Великая драма жизни Ренуара продолжала развиваться. Каждый ее эпизод знаменовал ухудшение. Паралич продвигался толчками, резко; так, в один злополучный день ему пришлось воспользоваться двумя палками вместо одной. Затем, по мере того как деформировались пальцы, Ренуару пришлось отказаться сначала от бильбоке, потом от поленца. В 1901 году он возложил все надежды на лечение в Экс-ле-Бэн. Это был год рождения маленького Клода. Роды проходили в Эссуа, где я оставался с матерью. Габриэль было поручено сопровождать патрона и следить за тем, чтобы он соблюдал режим.
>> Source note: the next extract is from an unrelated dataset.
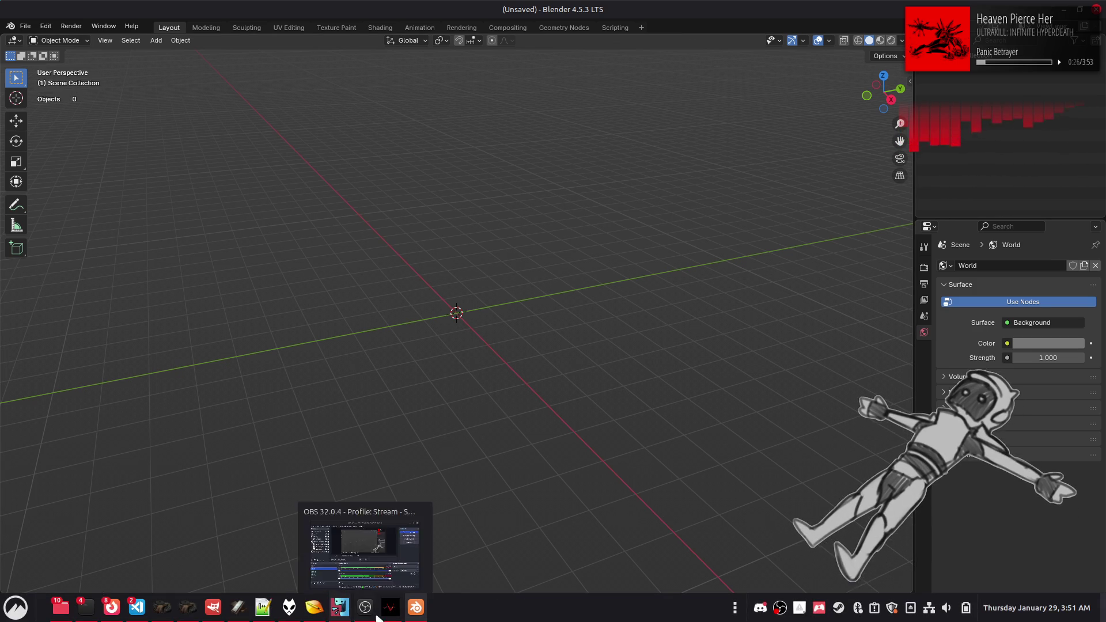
pyautogui.click(253, 615)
Ренуар вернулся, опираясь на палки, ступая еще тяжелее, чем прежде. Он расстался с ними, чтобы перейти на костыли. В 1904 году смутные надежды привели его в Бурбонн-ле-Бэн.
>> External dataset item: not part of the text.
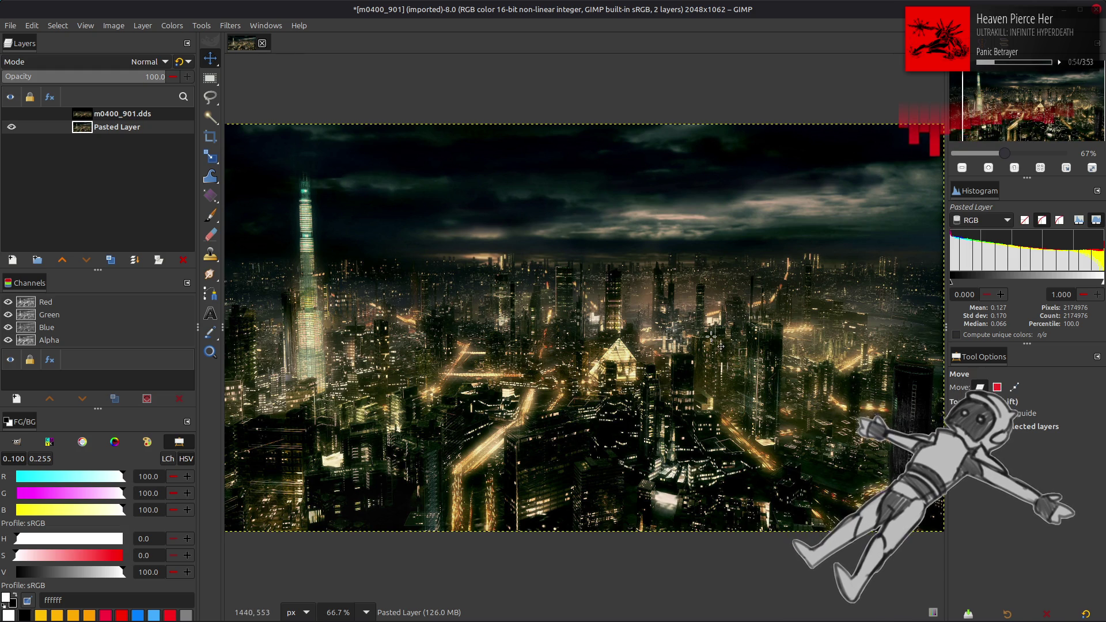
# Undo the last layer change, zoom and pan around the night-city Pasted Layer, then return to Blender.
pyautogui.press('ctrl+z')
Это место, не похожее на обычные курорты и сохранившее облик большой деревни, со всеми характерными чертами поселений восточной Франции, нравилось Ренуару: оно походило на Эссуа с вкрапленными тут и там городскими штришками. Дома были сложены из камня неправильной формы, крыши покрыты, как в Бургундии, черепицей. По улицам разгуливали коровы. Ванны размещались в старом красивом здании, в тенистом парке росли вековые деревья. Увы! — все средства оказывались недейственными. Он закончил курс, не ощутив ни малейшего облегчения.

Угроза полного паралича надвигалась, не останавливая усиленной работы. Альбер Андре, которого он любил, как сына, и который платил ему такой же привязанностью, часто рассказывал об этом расцвете, совпавшем с развитием недуга. Те, кто жил с Ренуаром, знают, что каждая такая победа духа над материей сопровождалась физическим поражением — выходом из строя какой-нибудь мышцы, новой болью. Теперь, когда он с трудом перемещался, «поплавок» уже угадывал впереди безбрежие океана, который ждал его в конце извилистого пути достойно прожитой жизни. Созидатель среди бесконечного множества других созидателей, он надеялся завершить порученную ему часть работы при возведении того огромного извечно стоящего в лесах собора, каким является мир, где нам дано жить. Тогда бы и он прибавил к зданию «свою скромную капитель». Надо было плыть до конца; надо было жить.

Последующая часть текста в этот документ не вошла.